From the forum thread on a cruise ship fire, list every distinct username that heads a post.

> [Page extract]
Content starts

# another cruise ship fire



## shiploversa (Dec 8, 2019)

forgot the ships name


----------



## Varley (Oct 1, 2006)

Sorry Shiplover. Can't view attachment (page can't be found)


----------



## shiploversa (Dec 8, 2019)

Varley said:


> Sorry Shiplover. Can't view attachment (page can't be found)


posted


----------



## Stephen J. Card (Nov 5, 2006)

*Small Fire Breaks Out Aboard Celestyal Crystal*
Sep 15, 2022








A small fire broke out on the cruise ship Celestyal Crystal Tuesday afternoon, while the vessel was docked in Rhodes, Greece. The fire started on the pool deck engulfing in flames several sunbeds and chairs.
Onboard firefighting teams quickly rushed to the scene and managed to completely extinguish the fire within 10 minutes, confirmed Rhodes Fire Service after boarding the ship.

Content ends

> [Provided information]
Content starts

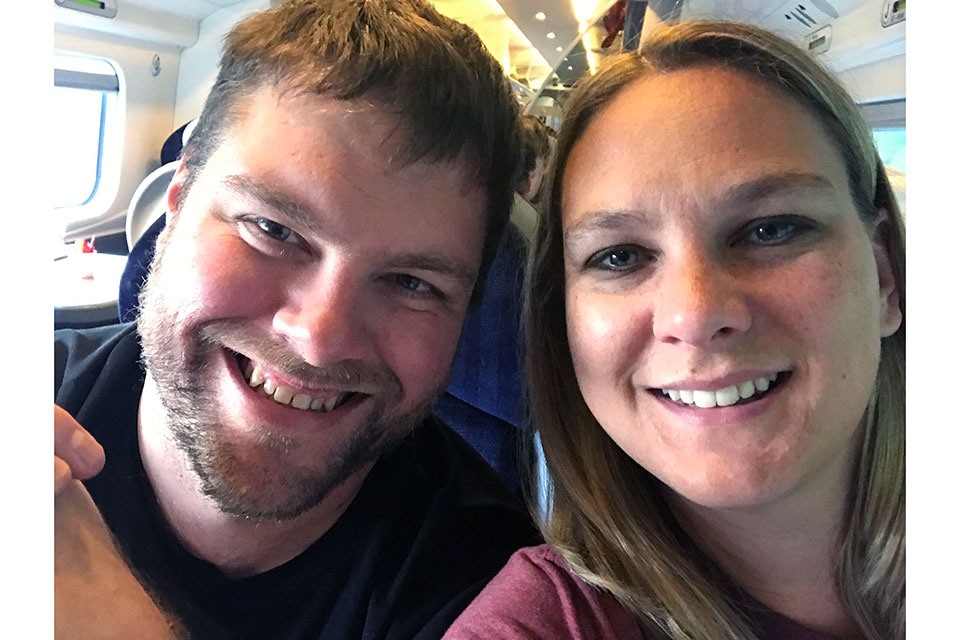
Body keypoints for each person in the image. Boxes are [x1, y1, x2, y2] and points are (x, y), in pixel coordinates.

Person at [53, 1, 539, 637]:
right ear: (177, 202)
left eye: (411, 283)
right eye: (273, 229)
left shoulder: (489, 587)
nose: (319, 339)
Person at [446, 20, 904, 640]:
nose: (695, 314)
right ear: (564, 326)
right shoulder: (541, 623)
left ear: (885, 277)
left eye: (770, 230)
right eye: (620, 257)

Content ends

> [Answer for this exercise]
- shiploversa
- Varley
- Stephen J. Card